In 1896, he'd received a patent for corn flakes. He'd been looking into the possibilities for toasted wet-and-dried-again grain since the 1870s.
His brother, Will Keith Kellogg, had been part of the development process. Those Kellogg boys were a contentious pair, and they eventually parted ways. Will founded the Battle Creek Toasted Corn Flake Company.
A sanitarium guest, C.W. Post, figures into the story at this juncture. He'd come to the facility after two mental breakdowns brought on by the stress of occupations he'd pursued thus far in life: farm-implement manufacturing and real estate development.
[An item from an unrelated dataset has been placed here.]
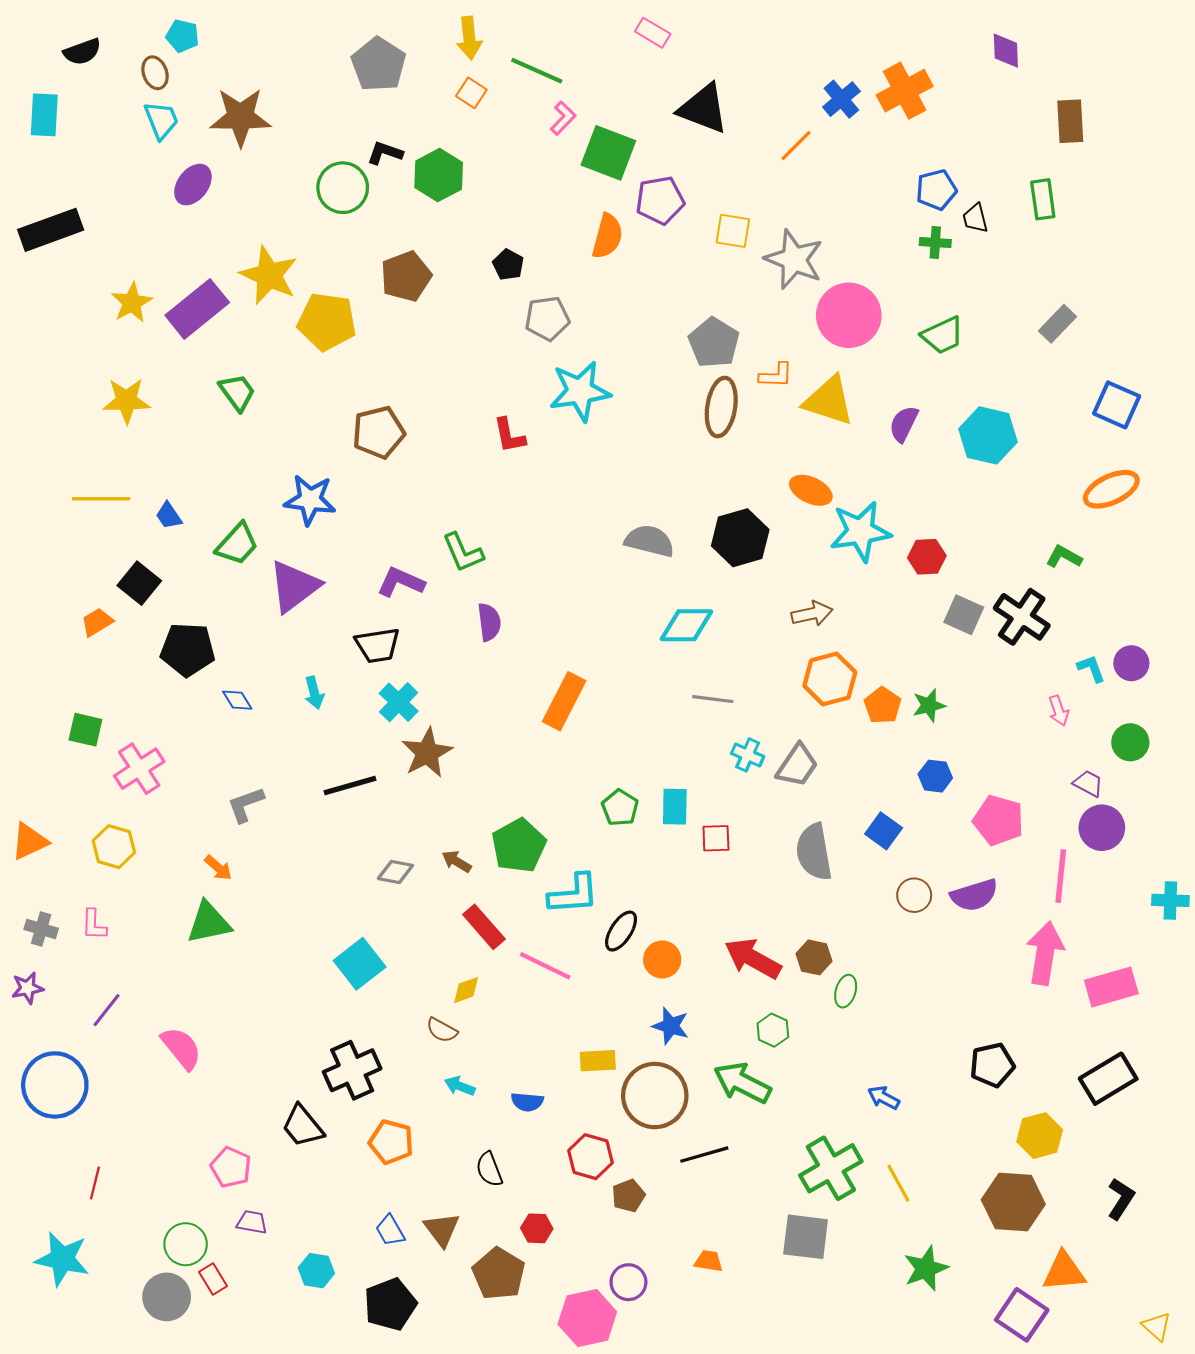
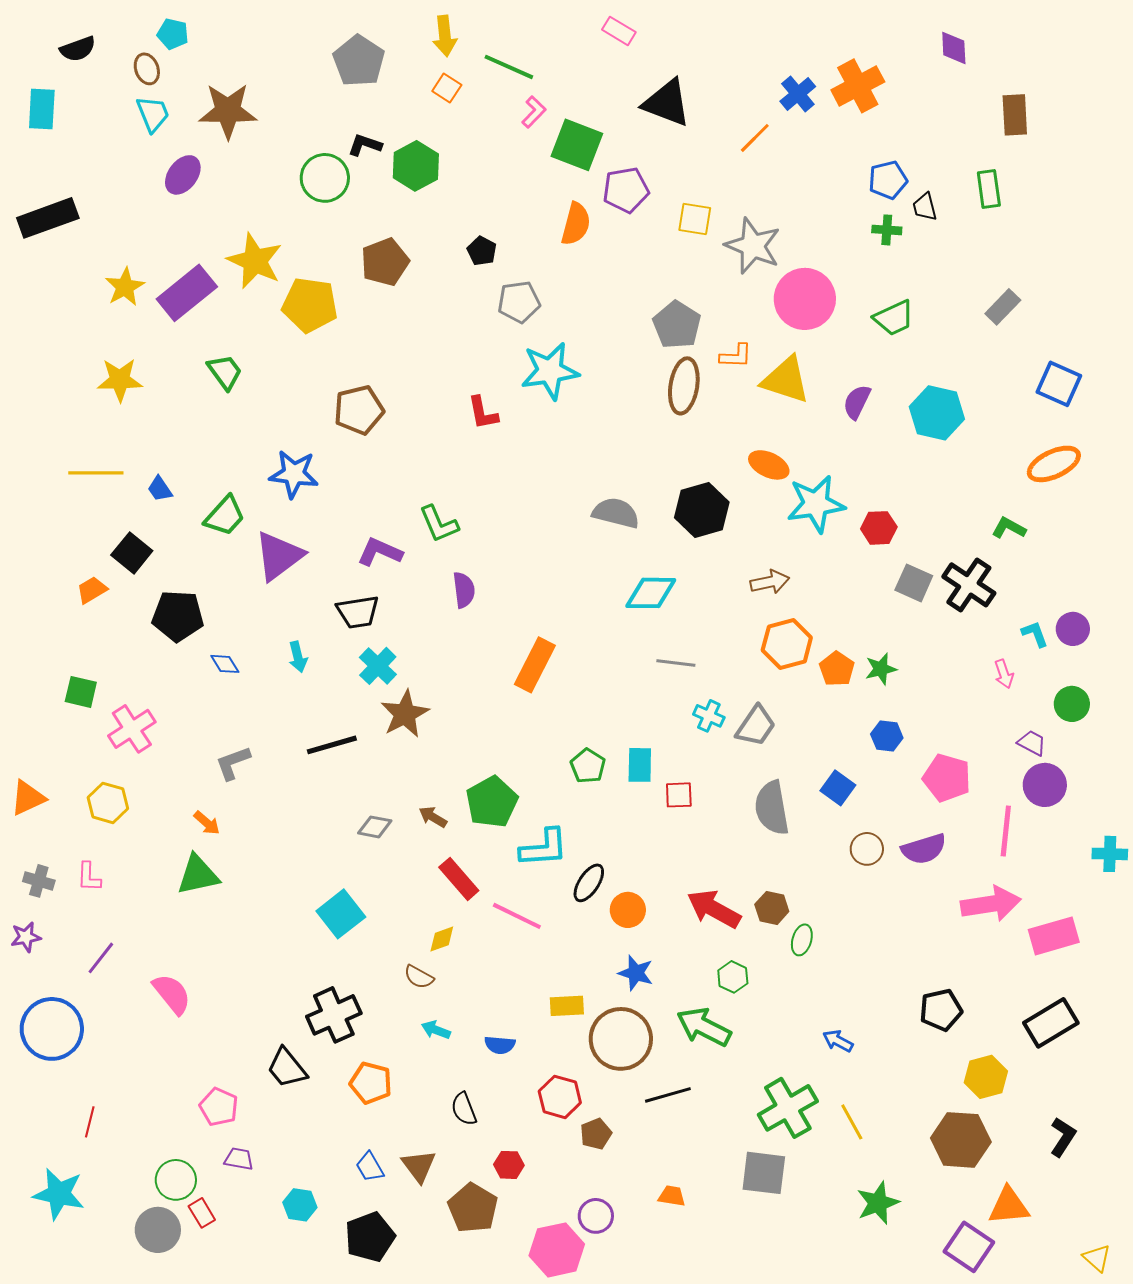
pink arrow: (1045, 953) -> (991, 904), turned 72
Post was a jerk as a husband. His devoted wife, Ella, devoted her life to him, and got an ever-more distant husband for her trouble. Post finally found up leaving Ella and marrying his 27-year-old secretary in 1904. He and his daughter by Ella, Marjorie, remained close, however.
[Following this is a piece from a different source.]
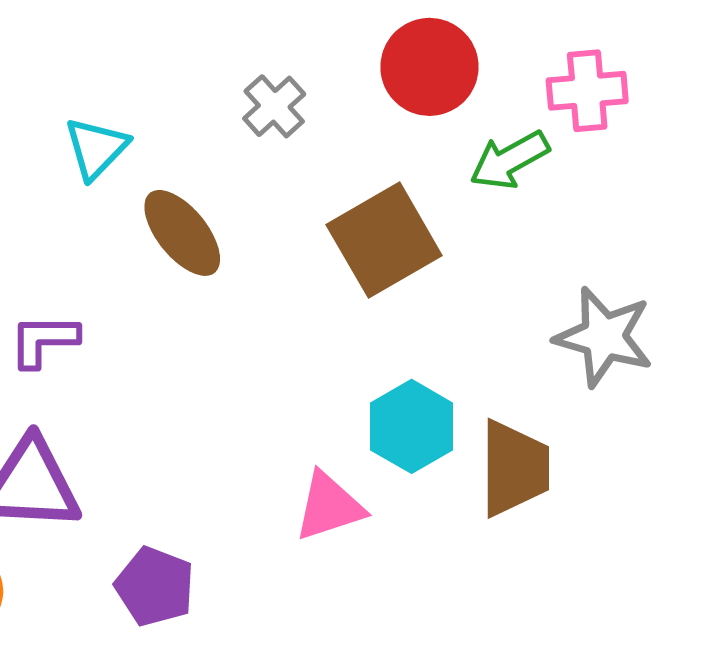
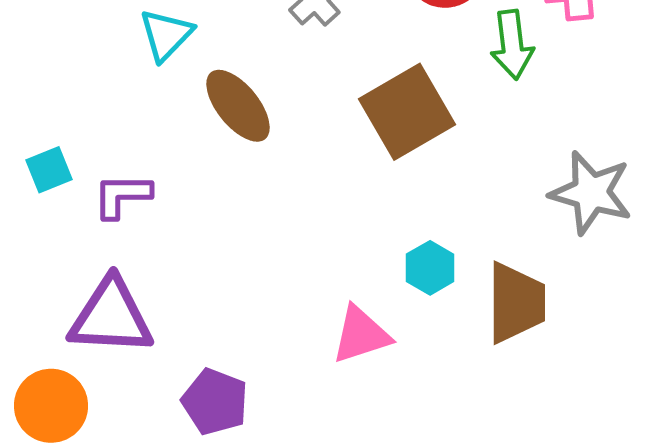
green arrow: (510, 160) -> (512, 45), turned -68
cyan hexagon: (412, 426) -> (430, 268), size x0.7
Post was interested in digestion, which led to his being attracted to what the Kellogg brothers had been exploring. In 1897, Post commercially produced Grape Nuts. More cereals followed, and Post became a wealthy man. He began to be beleaguered by abdominal pains, however, and in 1914, he took his life with a gun in his home in Santa Barbara California.
As to the prelude to the story, let's go back to either 1884 or 1887. A worker named James Vannoy at a Columbus, Indiana mill perfected his experiments with processing milled grain to make it come out in sheets or flakes. He approached his boss, Joseph F. Gent, who brushed him off with a remark about how Vannoy  needed to focus his attention on what he was getting paid for. It wasn't long, however, before Gent applied for a patent on Vannoy's idea and started mass producing Cerealine.
The company was sold to an Indianapolis mill in 1892, and eventually folded into a much larger concern. No one followed up on the cereal venture and Columbus ceded the crown in that field to Battle Creek.
But one bit of legacy was around to figure in, however peripherally, to what Columbus wound up being known for. The Cerealine building is now where corporate dining and other executive functions take place in Cummins world headquarters. Cummins, founded in Columbus in 1919, ranks 185 in the Fortune 200. Its products fall under the broad classification of power generation. Its best-known product is Diesel engines.
it's only fitting that breakfast cereal would be a heartland contribution to American culture. It's a classic story of taking the region's raw material, grain, and refining it with the new industrial processes changing the landscape, thereby creating entrepreneurial success.
Fallen creatures that human beings are, such a story is not going to be without its elements of rancor and selfishness. Any thread in the national fabric is a little rough-hewn.